Dive Brief:
- Dozens of credit unions caught in a ransomware attack against a third-party vendor last month have resumed normal operations, the National Credit Union Administration said Wednesday.
- Ongoing Operations, a subsidiary of Trellance that provides IT services to the industry, was hit by a cyberattack isolated to a segment of its network on Nov. 26, the company said last week in an incident update.
- “As of Dec. 13, and based on our outreach to affected credit unions regarding their operating status, the affected credit unions are fully operational and serving member needs,” Joseph Adamoli, acting director and media relations manager at the National Credit Union Administration, said in an email.
Dive Insight:
About 60 credit unions have recovered and brought systems back online after they experienced outages linked to the ransomware attack against Ongoing Operations, which provides disaster recovery and cloud services to credit unions.
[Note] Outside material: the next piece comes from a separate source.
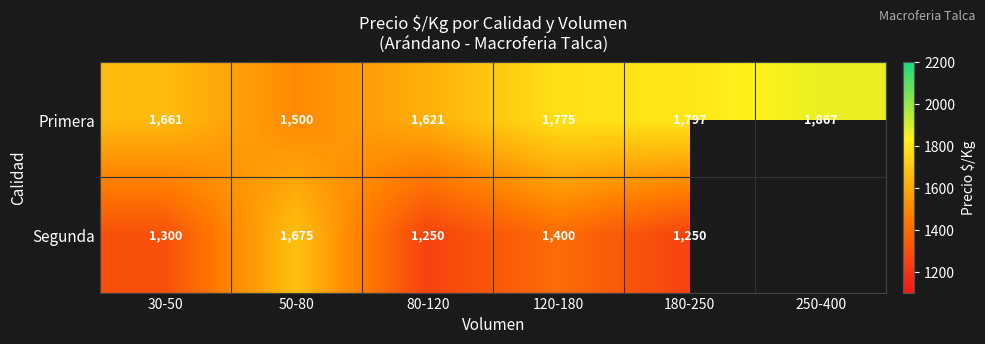

At 30-50, list the series in order from smallest to largest.

Segunda, Primera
While Ongoing Operations said some data was compromised and notified impacted customers, credit unions have yet to disclose damages downstream.
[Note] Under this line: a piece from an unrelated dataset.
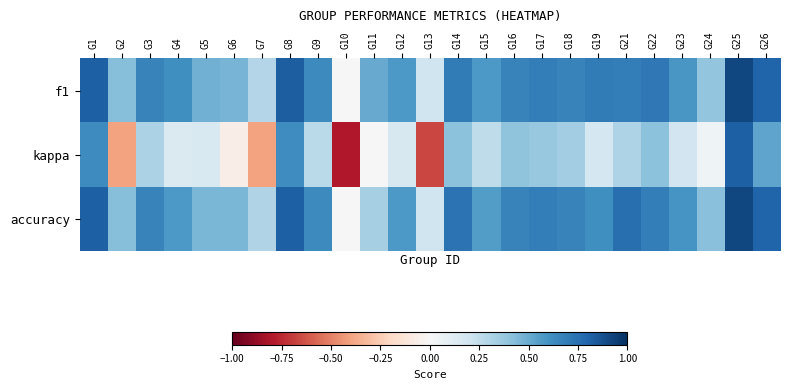

At which category is the sum across all series the highest?

G25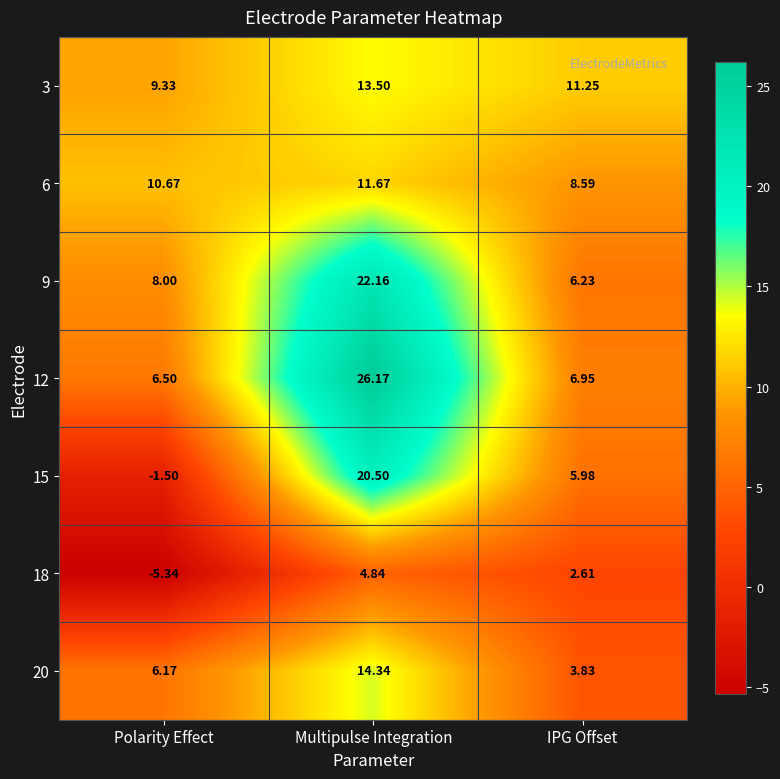

Which series has the largest total across all categories?

12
“We have received no credit union incident reports regarding data theft,” Adamoli said.
Yet, Ongoing Operations signaled some credit unions’ members may be impacted, noting it will assist the organizations with member notification and provide credit monitoring and identity restoration services to individuals impacted.
“The nature of this ongoing investigation takes a substantial amount of time as the process of reviewing the files to determine what information may have been involved is lengthy and complex,” Ongoing Operations said in the incident report. “We have made significant progress as we continue to reestablish services for customers.”
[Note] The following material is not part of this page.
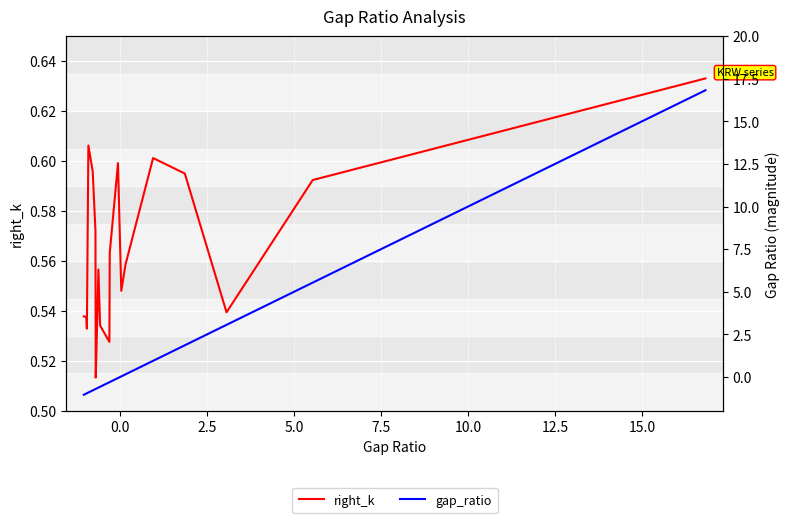

Is the value of right_k at 17 greater than the value of gap_ratio at 13?

Yes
A growing number of credit unions experienced ransomware attacks this year, including multiple organizations hit by the spree of attacks against MOVEit file-transfer service environments in late May.
NCUA earlier this year issued a rule requiring federally insured credit unions to report cybersecurity incidents within 72 days. The agency received 146 incidents the first month the rule was in effect, roughly the number of reports it previously received in an entire year, NCUA Chair Todd Harper said in October.
Despite the outages, NCUA said credit unions’ members' funds are safe. “The credit unions have sufficient liquidity to meet the cash and payment needs of their members,” Adamoli said. “Members have access to their funds and to ATMs.”